■ **Set of tasks**:
A. In the piece on BigMusic, how many record companies controlled 88.5% of the industry's market share in 2012?
B. Pick up the piece on BigMusic right after its final sentence and keep writing it.

■ **Given text**:
==================================================
Do Your Part: Fight BigMusic

In closing, I’d just like to say that as a writer and amateur musician, I resent the argument frequently cited by BigMusic that streaming services “take money from the artists.” Record companies are hiding behind the artists, not shielding them from harm.

A vast majority of artists don’t empathize with BigMusic, because only a tiny minority of musicians are famous enough to actually see the profits constantly waved in our faces. The musicians I know are happy if people enjoy their work, and if they make enough to eat, pay rent, maintain their equipment, and support their social life.

In the music industry, major bands just aren’t that common. That’s why the same ones are repeatedly asked to headline various music festivals. For every Kings of Leon, there are a dozen Southern funk rock groups that never made it. For every Notorious BIG, there are thousands of other teenage drug dealers who won’t make the jump to rap stardom.

Moreover, for every $1,000 of albums distributed by massive record labels, the average musician gets a paltry $23.40. Few people realize that BigMusic takes 98% of musician revenue, and then uses that money to lawyer up against sites like Napster and Grooveshark in order to protect their monopolies.

These monopolies are getting worse, just look at the declining label diversity in the music industry. In 1998, five record companies controlled 77.4% of the industry’s market share. In 2012, three record companies controlled 88.5%. The music industry is not a fair and open market.

This rigged market equates to a musician hostage crisis. BigMusic has consolidated its shares in the mainstream market, but the lobby has also discouraged the use of independent labels that might disrupt the status quo. BigMusic buys up smaller recording studios and independent distributors, and suppresses information that might help independent artists make it on their own.

Few examples of this practice are better than BigMusic’s attack on Grooveshark’s Beluga analytics platform, which launched in 2012. Excerpts from the press release stated:

“We want to benefit artists and equip the music industry with transparent…[we want to provide] actionable data for confidently building artists’ careers and connecting with fans. By combining extensive market research with listening activity from Grooveshark’s 20 million monthly users all over the world, Beluga produces a comprehensive picture of any artist’s fanbase. Easily see where an artist’s music is trending as well as fans’ demographics and interests, which can help with routing tours, developing show lineups, choosing merch, finding ideal promotion areas, and connecting with fans on an in-depth level.”
==================================================
■ **Given data**:

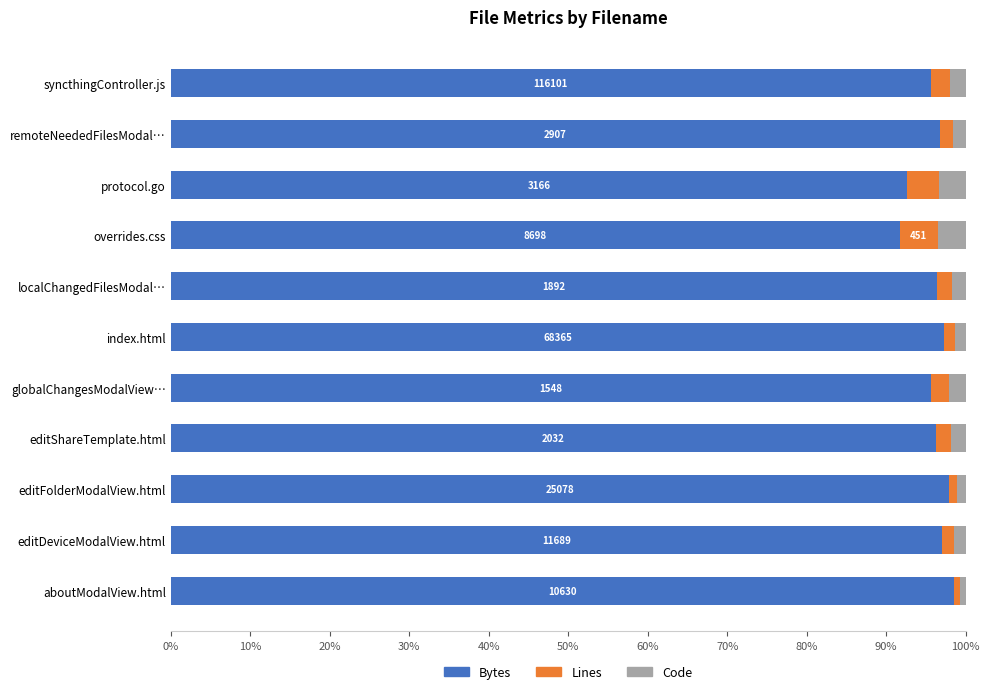

What is the sum of the Bytes values at globalChangesModalView… and protocol.go?

188.3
==================================================
■ **Answers to each task**:
A. Three record companies.

B.
In other words, Beluga was supposed to be a framework for independent artists to map their own way and maintain their own creative and business control. Oh, and did I mention that it was free?

BigMusic turned Beluga into caviar, and unless anti-trust measures are taken, expect these monopolies to get worse. But hey, at least we don’t have to worry about BigMusic’s effect on the quality of new music, because it already sucks.

Farewell, Grooveshark. You will be missed.

 

Here’s what you can do to help end the musician hostage crisis:

  • Support independent music labels wherever you find them!
  • Stop buying from major record companies, find their music streaming elsewhere.
  • Boycott BigMedia
    • Don’t watch films produced by StudioCanal, or distributed by Universal (i.e. avoid Vivendi products)
    • Don’t subscribe to Comcast, which owns NBCUniversal
    • Don’t buy anything owned by Access Industries (Warner Music Group’s parent)
    • This hurts me to say it, but don’t buy Playstation game consoles and don’t watch films produced or distributed by Sony, Tristar, or Columbia
  • If you’re a programmer, form a team and build your own Beluga platform.